#### PASSAGE TO READ
I’m reading Finding Flow: The Psychology of Engagement with Everyday Life by Mihaly Csikszentmihalyi (the back cover advises that’s pronounced “chick-SENT-me-high”) and am so far (about halfway through) finding it really useful.

The flow state is all about being highly focused and engaged in an activity, and though a few people never achieve that state, most do, at least from time to time.

He uses the example of skiing down a mountainside on a tough run, in which any loss of focus on that immediate task at hand will result in a faceplant. You aren’t thinking about your tax returns in that moment; you are fully engaged. And even though people aren’t necessarily happy or unhappy while they are in the flow state, they are likely to be happier afterward, recalling that state.

Turns out there are some keys to getting into this flow state. You are more likely to experience “flow” with tasks that

  • have clear goals
  • provide relevant feedback
  • offer challenges in balance with your skills (ideally matching high-level challenges to high-level skills)

#### GIVEN RECORDS

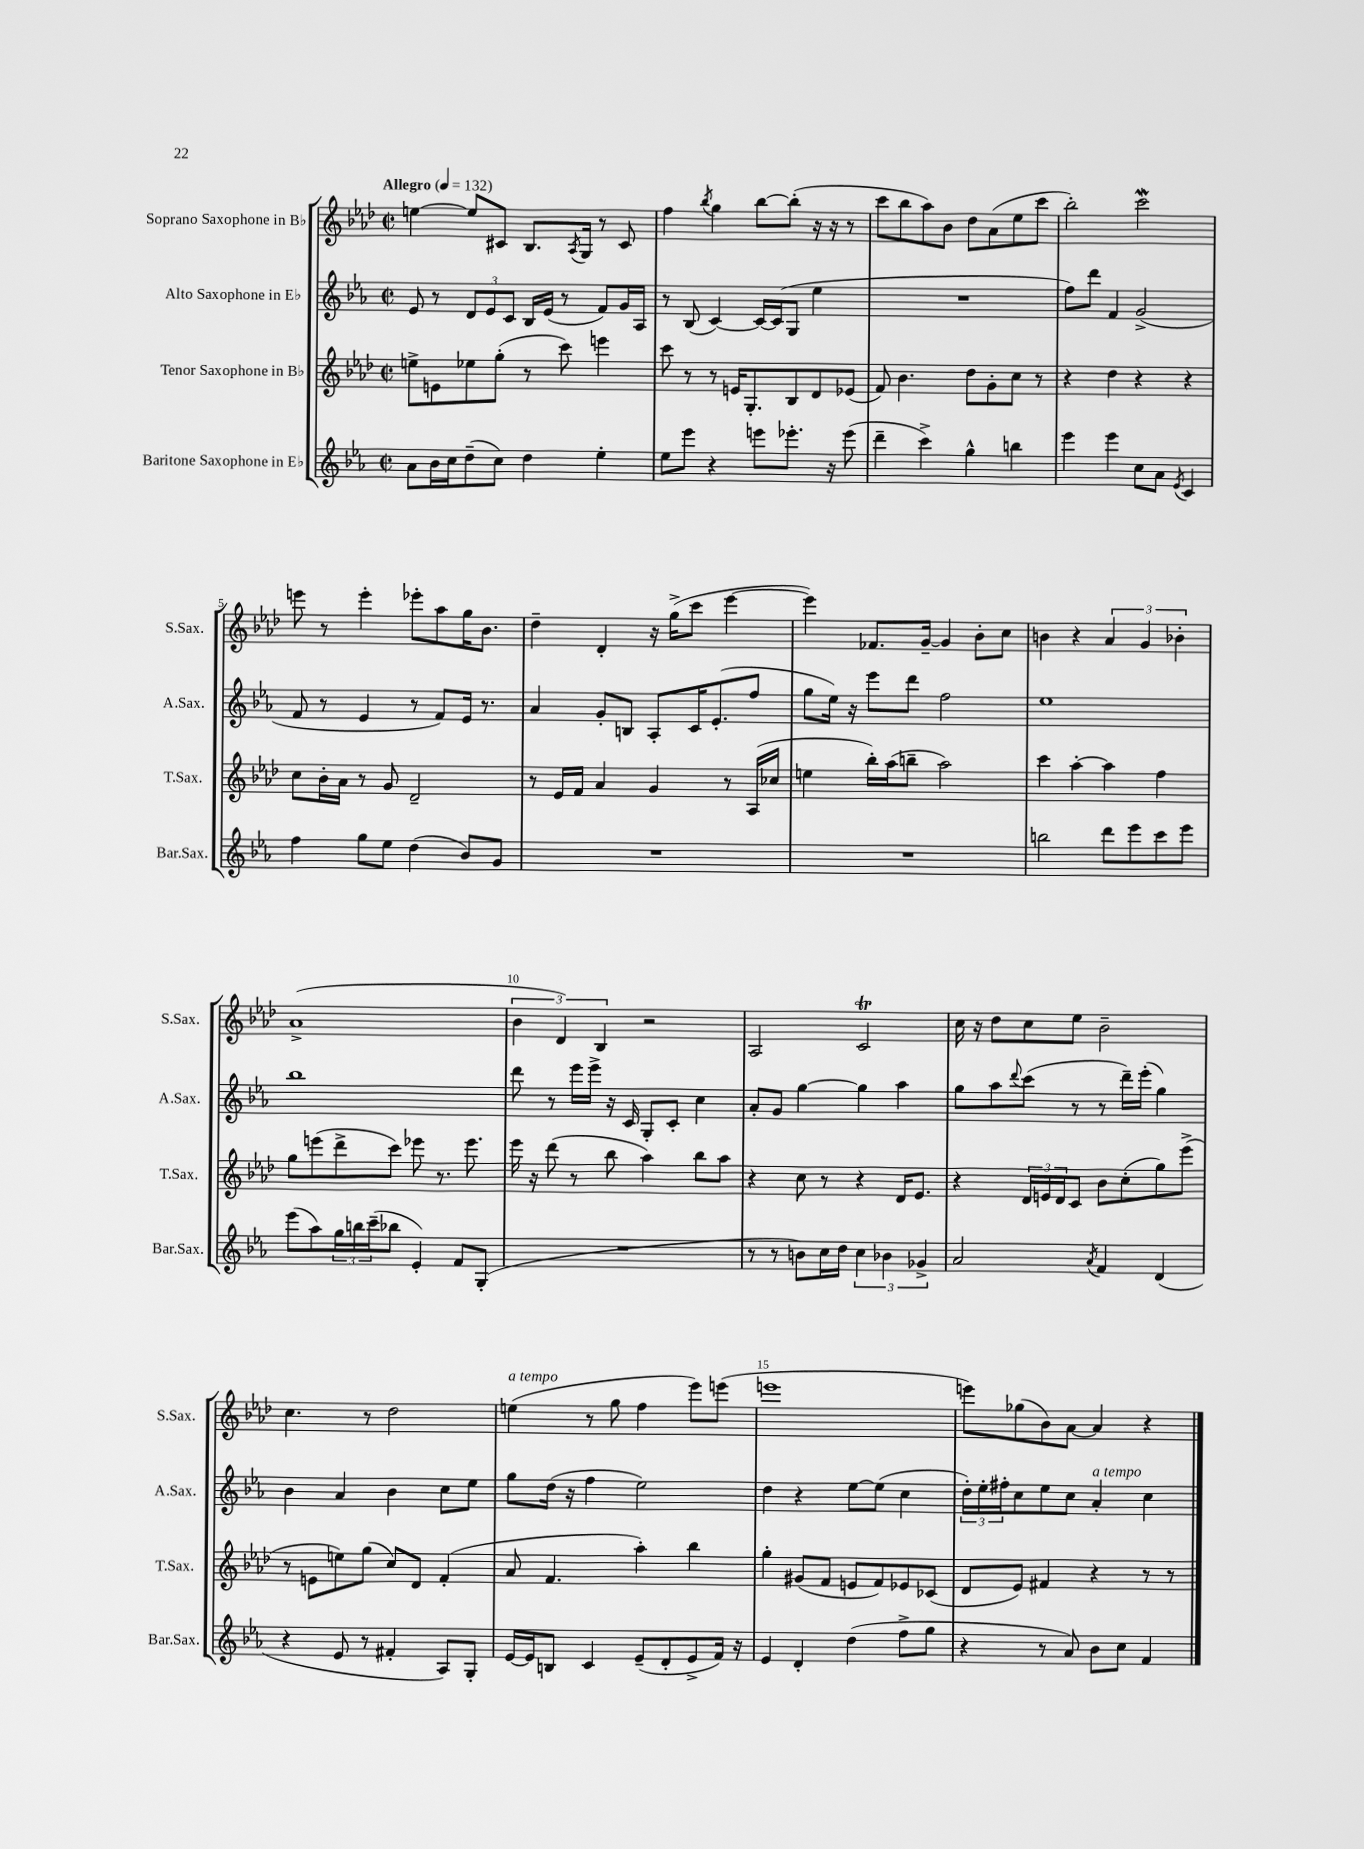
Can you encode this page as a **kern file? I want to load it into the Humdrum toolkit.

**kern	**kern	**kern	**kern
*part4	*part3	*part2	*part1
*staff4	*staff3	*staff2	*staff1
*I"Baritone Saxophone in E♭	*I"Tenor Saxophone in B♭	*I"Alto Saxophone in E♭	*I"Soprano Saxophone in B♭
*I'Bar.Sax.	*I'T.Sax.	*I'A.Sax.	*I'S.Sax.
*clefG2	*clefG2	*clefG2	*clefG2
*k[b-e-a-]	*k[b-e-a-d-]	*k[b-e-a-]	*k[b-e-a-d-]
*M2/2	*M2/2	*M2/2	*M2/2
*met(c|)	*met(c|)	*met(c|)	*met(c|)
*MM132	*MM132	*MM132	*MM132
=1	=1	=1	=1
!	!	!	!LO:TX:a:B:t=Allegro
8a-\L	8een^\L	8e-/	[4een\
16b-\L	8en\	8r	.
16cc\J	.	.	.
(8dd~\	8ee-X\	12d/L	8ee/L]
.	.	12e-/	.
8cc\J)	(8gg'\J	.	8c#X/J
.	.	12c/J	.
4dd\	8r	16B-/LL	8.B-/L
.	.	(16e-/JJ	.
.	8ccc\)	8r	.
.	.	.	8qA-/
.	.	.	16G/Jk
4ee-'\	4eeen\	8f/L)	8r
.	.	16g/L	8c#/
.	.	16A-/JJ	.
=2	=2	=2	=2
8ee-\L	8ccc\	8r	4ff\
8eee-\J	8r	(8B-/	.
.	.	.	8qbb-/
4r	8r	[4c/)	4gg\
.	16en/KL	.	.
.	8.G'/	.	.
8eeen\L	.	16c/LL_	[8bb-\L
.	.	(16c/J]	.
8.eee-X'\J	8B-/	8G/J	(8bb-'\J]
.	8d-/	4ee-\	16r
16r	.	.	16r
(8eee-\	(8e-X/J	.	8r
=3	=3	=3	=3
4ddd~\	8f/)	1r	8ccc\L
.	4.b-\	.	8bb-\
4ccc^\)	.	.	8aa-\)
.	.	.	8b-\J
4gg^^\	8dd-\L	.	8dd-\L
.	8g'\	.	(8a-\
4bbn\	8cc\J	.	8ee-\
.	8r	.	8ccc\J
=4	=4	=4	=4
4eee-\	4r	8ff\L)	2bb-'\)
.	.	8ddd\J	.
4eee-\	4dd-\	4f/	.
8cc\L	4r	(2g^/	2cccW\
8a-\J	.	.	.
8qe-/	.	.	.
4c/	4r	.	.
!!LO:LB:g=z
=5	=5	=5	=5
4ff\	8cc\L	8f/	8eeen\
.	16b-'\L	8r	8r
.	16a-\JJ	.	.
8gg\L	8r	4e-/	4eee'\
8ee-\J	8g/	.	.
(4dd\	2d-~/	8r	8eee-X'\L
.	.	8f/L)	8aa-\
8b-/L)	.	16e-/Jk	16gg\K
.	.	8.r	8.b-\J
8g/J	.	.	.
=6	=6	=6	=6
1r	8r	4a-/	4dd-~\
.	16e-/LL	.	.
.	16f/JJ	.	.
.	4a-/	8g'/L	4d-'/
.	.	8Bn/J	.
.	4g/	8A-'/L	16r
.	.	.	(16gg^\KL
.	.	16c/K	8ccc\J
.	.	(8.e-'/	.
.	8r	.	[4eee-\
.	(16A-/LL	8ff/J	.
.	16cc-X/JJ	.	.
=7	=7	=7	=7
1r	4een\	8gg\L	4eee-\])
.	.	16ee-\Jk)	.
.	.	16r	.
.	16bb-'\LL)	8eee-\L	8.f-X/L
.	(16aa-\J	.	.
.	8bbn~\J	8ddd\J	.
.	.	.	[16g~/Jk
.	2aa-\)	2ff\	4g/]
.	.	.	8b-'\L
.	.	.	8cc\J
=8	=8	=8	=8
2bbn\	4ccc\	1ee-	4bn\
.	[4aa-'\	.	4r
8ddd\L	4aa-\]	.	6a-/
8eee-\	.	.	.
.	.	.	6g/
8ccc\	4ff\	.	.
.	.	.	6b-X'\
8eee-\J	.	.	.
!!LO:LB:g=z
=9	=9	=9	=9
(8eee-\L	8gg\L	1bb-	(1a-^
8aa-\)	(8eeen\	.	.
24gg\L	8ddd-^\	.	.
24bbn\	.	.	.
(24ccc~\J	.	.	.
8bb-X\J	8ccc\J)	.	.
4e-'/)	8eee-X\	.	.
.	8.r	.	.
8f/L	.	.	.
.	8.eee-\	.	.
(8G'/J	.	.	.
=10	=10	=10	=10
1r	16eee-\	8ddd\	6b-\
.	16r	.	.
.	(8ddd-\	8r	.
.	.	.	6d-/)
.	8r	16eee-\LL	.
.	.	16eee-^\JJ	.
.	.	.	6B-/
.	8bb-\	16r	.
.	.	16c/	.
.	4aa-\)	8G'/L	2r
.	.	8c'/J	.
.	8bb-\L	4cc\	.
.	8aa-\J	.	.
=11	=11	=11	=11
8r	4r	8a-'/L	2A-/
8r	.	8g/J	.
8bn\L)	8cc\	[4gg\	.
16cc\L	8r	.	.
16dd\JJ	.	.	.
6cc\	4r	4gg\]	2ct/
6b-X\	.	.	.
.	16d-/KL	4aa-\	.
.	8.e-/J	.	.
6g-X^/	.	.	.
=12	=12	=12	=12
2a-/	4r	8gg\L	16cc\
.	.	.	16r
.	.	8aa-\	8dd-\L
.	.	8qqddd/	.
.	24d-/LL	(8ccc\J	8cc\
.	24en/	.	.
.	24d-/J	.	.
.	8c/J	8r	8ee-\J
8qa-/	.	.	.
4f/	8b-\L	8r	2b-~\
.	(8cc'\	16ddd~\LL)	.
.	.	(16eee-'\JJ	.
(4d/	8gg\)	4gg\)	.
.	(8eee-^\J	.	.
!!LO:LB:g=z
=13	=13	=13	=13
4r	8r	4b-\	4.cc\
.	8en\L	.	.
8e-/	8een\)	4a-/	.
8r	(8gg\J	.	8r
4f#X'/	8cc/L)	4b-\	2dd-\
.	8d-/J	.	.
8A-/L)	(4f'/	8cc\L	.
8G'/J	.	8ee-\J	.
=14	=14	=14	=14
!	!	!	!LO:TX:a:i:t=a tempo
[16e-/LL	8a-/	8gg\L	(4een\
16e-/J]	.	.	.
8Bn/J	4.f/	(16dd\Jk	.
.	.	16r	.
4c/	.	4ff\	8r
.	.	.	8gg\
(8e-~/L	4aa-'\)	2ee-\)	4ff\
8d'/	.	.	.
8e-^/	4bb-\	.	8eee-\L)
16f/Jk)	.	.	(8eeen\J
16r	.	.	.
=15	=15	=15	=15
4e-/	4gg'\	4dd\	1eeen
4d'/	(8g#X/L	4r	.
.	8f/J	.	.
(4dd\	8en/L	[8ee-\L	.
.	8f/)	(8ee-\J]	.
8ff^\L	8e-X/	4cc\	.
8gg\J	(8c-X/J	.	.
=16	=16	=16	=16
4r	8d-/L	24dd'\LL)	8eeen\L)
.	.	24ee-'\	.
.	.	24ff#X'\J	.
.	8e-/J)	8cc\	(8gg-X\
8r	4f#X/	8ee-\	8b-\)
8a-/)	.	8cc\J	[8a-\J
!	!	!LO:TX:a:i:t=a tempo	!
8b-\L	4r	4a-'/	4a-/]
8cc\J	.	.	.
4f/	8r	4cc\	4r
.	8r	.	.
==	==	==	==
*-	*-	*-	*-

#### JOBS
(A) Answer these questions from the passage on flow.
(i) According to the back cover, how is the author's surname pronounced?
(ii) What activity is offered as an example of the flow state?
(iii) When are people likely to be happier, during the flow state or afterward?
(B) Resume the passage on flow, picking up right after its list of the features of tasks that bring on flow.
The data play no part in the work that comes after them.

#### ANSWERS TO THE EXERCISE
(A)
(i) "chick-SENT-me-high"
(ii) Skiing down a mountainside on a tough run
(iii) Afterward, when recalling that state

(B)
Those three things together tend to give you opportunities for complete focus.

If I’m reading Csikszentmihalyi right, you can also sort of prime the pump by engaging in short, flow-inducing activities throughout the day to help you reset, refresh, and re-engage. Here’s an example: Teoria.com offers this ear-training musical intervals tutorial. I’ve been visiting it at least once a day to give myself a break and change of pace, and it does help me recharge my mental batteries, because it’s so different from the work I’m doing on the job.

It also meets the three criteria: clear goals (name the correct intervals when you hear them), relevant feedback (it tells you as you go whether you’ve gotten the correct answer), and challenges in balance with my skills (a music major would probably need to find a more difficult task, and someone with no musical training would need something more basic).

Very helpful. Now on to the next challenge: figuring out how to get into the flow state more in my writing. The challenges I see there are 1) setting the right goals and 2) bringing in the right feedback quickly enough. Both are tricky.

Setting the right goals requires careful consideration of what you’re trying to accomplish and what is likely to encourage you. Target word counts per day aren’t usually good goals for me, because they quickly turn something I love to do into drudgery, but oddly, setting a goal of writing a scene a day feels different to me. What works best so far is setting ridiculously easy daily goals that help me keep my momentum going: writing for 15 minutes, say, or just opening the Word file of the current project and looking at it.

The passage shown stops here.